- **EXERCISE REQUIREMENTS**: Please copy the data word for word, from its very beginning down through the line containing "41: (739, 334)", including that line.
─── RECORDS FOR THE TASK
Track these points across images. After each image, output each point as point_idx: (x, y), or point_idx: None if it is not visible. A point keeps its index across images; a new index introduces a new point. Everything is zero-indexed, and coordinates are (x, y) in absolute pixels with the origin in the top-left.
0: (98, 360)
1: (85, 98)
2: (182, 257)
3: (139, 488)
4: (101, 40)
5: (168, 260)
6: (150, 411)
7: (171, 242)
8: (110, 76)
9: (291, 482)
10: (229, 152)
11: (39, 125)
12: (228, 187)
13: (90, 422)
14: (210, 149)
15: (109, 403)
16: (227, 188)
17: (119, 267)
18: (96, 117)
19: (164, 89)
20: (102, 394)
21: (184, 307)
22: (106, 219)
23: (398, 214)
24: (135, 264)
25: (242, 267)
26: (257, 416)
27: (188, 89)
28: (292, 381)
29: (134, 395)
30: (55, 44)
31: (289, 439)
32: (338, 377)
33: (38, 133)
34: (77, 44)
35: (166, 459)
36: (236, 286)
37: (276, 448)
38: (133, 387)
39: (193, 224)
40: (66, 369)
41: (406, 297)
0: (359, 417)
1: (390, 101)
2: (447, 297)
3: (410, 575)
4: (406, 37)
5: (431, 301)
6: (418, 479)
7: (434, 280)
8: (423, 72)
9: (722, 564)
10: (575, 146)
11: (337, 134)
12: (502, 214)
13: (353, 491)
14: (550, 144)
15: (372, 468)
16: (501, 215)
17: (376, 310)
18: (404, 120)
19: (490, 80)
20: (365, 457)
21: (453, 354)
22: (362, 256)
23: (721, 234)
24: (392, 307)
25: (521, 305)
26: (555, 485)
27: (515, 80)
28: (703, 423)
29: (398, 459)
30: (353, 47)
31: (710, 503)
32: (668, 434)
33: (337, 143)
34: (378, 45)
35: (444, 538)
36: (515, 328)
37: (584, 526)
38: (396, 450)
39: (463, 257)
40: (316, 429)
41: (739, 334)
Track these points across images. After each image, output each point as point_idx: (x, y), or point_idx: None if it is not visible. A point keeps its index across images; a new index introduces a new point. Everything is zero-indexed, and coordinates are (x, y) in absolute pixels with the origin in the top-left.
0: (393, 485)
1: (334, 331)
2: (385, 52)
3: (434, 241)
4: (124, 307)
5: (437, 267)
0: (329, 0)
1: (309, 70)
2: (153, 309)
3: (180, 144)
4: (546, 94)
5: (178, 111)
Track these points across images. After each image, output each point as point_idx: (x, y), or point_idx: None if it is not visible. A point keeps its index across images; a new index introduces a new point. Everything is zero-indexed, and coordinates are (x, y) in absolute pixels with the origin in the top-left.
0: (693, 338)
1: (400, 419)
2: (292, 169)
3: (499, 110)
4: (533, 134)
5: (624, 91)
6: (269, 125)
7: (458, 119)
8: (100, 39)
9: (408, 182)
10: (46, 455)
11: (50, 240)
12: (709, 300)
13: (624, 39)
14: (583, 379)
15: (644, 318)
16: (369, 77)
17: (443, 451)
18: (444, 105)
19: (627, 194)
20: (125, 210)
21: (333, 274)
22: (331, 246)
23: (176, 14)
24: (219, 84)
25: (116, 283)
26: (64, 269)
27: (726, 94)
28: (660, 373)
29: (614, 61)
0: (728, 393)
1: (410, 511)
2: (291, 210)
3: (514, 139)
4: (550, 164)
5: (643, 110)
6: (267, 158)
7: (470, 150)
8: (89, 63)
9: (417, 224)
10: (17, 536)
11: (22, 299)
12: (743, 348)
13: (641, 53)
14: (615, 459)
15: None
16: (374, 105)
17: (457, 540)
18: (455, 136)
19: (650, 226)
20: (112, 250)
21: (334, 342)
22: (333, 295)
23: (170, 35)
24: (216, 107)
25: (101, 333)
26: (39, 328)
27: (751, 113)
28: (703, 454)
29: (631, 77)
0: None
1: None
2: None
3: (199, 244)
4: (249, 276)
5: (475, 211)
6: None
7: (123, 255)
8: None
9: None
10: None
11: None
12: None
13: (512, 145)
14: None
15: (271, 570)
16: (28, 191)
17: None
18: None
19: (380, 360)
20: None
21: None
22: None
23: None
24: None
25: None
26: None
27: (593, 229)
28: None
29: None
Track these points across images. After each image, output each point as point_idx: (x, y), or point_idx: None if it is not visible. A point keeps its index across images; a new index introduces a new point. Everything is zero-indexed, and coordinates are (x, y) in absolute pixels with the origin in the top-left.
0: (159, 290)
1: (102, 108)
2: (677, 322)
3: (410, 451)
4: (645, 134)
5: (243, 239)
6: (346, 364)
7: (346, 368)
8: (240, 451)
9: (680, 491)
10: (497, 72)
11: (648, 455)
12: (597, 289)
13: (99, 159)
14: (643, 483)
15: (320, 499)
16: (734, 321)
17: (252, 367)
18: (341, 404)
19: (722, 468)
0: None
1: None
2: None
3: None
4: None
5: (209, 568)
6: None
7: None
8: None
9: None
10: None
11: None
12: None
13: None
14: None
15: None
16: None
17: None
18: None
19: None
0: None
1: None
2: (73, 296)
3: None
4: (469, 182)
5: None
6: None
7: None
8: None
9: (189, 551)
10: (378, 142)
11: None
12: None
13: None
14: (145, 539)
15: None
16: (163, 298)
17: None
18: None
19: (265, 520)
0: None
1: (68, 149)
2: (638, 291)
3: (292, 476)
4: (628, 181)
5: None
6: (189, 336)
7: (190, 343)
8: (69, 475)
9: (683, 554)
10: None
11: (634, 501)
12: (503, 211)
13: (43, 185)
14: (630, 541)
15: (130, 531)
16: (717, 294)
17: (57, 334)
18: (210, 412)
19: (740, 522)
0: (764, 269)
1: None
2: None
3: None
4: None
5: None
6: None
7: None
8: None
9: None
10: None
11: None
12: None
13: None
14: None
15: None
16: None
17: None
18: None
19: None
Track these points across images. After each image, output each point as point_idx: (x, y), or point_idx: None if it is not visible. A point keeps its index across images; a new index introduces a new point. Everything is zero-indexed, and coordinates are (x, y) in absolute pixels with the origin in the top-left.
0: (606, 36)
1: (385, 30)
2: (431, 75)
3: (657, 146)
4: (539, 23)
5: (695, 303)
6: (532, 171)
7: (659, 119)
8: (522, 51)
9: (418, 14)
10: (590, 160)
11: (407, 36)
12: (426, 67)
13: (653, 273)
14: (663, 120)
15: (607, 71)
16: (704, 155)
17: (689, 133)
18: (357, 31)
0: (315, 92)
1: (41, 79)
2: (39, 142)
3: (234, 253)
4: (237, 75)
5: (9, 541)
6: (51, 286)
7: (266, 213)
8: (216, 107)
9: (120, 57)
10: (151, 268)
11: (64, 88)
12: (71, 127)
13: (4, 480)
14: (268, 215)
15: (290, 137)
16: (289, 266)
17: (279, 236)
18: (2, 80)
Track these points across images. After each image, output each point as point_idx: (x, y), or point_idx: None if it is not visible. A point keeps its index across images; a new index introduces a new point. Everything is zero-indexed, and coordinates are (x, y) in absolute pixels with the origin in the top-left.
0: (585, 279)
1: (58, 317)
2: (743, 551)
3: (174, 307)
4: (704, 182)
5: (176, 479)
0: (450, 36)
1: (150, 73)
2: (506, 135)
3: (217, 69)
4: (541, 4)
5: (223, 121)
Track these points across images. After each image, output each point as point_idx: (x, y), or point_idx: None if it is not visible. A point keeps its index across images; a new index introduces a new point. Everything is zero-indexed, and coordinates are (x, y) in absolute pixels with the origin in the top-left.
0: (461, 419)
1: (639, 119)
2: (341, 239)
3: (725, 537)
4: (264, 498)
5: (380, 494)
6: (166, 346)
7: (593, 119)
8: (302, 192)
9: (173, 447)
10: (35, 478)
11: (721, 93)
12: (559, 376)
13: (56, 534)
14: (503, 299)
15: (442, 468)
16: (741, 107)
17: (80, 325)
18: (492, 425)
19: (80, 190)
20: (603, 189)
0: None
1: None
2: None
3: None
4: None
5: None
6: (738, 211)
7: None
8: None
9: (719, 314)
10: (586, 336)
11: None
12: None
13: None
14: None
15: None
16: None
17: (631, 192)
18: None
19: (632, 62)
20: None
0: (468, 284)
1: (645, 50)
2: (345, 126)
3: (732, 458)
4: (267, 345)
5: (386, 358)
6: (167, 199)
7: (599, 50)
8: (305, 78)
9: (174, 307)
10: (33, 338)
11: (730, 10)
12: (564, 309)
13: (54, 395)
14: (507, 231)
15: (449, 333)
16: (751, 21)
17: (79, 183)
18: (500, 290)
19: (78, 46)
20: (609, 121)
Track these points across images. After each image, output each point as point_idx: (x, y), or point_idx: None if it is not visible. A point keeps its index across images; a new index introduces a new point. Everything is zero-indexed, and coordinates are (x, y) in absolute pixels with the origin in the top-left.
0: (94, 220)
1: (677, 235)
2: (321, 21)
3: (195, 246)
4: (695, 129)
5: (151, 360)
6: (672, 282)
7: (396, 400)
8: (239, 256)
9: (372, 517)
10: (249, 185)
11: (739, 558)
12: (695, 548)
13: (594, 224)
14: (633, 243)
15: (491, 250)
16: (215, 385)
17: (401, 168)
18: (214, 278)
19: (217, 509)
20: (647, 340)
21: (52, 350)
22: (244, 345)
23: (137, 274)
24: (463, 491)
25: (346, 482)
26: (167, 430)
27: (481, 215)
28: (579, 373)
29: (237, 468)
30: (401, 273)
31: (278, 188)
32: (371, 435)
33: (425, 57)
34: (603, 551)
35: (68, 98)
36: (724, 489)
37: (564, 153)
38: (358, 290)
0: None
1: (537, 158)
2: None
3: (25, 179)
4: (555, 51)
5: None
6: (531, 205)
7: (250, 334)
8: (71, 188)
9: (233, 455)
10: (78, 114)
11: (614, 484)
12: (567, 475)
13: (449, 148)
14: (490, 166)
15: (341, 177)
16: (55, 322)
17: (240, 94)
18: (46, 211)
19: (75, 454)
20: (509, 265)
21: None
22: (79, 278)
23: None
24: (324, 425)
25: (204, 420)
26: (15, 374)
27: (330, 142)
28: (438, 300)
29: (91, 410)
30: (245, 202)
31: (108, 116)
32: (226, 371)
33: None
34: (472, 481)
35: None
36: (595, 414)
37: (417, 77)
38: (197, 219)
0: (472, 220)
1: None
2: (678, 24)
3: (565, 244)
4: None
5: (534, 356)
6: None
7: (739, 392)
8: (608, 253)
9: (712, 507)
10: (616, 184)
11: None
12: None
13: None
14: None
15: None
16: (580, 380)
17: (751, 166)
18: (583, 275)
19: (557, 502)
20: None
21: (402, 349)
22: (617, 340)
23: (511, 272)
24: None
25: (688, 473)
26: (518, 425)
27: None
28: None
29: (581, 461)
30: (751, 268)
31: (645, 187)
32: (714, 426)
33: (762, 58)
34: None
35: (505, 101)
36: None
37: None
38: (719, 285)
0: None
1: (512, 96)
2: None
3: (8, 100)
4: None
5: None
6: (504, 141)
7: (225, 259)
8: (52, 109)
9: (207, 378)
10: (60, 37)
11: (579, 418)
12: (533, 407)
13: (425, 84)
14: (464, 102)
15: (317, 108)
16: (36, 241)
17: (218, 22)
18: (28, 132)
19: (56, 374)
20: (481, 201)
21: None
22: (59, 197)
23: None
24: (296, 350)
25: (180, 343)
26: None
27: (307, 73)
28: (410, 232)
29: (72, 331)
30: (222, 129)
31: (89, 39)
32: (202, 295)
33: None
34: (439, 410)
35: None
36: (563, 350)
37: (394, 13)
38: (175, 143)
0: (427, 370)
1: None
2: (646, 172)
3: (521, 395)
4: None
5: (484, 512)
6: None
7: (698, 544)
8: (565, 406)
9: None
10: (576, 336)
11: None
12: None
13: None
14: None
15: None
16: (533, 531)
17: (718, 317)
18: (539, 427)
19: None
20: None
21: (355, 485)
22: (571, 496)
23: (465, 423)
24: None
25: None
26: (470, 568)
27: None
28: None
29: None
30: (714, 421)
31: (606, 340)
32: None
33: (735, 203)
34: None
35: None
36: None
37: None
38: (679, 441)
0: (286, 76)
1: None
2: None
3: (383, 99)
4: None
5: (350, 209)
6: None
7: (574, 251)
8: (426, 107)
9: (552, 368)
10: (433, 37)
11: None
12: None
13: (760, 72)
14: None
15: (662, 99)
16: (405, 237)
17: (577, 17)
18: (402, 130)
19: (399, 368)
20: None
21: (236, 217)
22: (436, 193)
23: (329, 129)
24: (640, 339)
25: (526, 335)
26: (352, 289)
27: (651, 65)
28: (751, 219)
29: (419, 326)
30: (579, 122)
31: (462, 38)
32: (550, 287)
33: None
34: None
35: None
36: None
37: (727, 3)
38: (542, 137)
──────
- **EXERCISE SOLUTION**:
Track these points across images. After each image, output each point as point_idx: (x, y), or point_idx: None if it is not visible. A point keeps its index across images; a new index introduces a new point. Everything is zero-indexed, and coordinates are (x, y) in absolute pixels with the origin in the top-left.
0: (98, 360)
1: (85, 98)
2: (182, 257)
3: (139, 488)
4: (101, 40)
5: (168, 260)
6: (150, 411)
7: (171, 242)
8: (110, 76)
9: (291, 482)
10: (229, 152)
11: (39, 125)
12: (228, 187)
13: (90, 422)
14: (210, 149)
15: (109, 403)
16: (227, 188)
17: (119, 267)
18: (96, 117)
19: (164, 89)
20: (102, 394)
21: (184, 307)
22: (106, 219)
23: (398, 214)
24: (135, 264)
25: (242, 267)
26: (257, 416)
27: (188, 89)
28: (292, 381)
29: (134, 395)
30: (55, 44)
31: (289, 439)
32: (338, 377)
33: (38, 133)
34: (77, 44)
35: (166, 459)
36: (236, 286)
37: (276, 448)
38: (133, 387)
39: (193, 224)
40: (66, 369)
41: (406, 297)
0: (359, 417)
1: (390, 101)
2: (447, 297)
3: (410, 575)
4: (406, 37)
5: (431, 301)
6: (418, 479)
7: (434, 280)
8: (423, 72)
9: (722, 564)
10: (575, 146)
11: (337, 134)
12: (502, 214)
13: (353, 491)
14: (550, 144)
15: (372, 468)
16: (501, 215)
17: (376, 310)
18: (404, 120)
19: (490, 80)
20: (365, 457)
21: (453, 354)
22: (362, 256)
23: (721, 234)
24: (392, 307)
25: (521, 305)
26: (555, 485)
27: (515, 80)
28: (703, 423)
29: (398, 459)
30: (353, 47)
31: (710, 503)
32: (668, 434)
33: (337, 143)
34: (378, 45)
35: (444, 538)
36: (515, 328)
37: (584, 526)
38: (396, 450)
39: (463, 257)
40: (316, 429)
41: (739, 334)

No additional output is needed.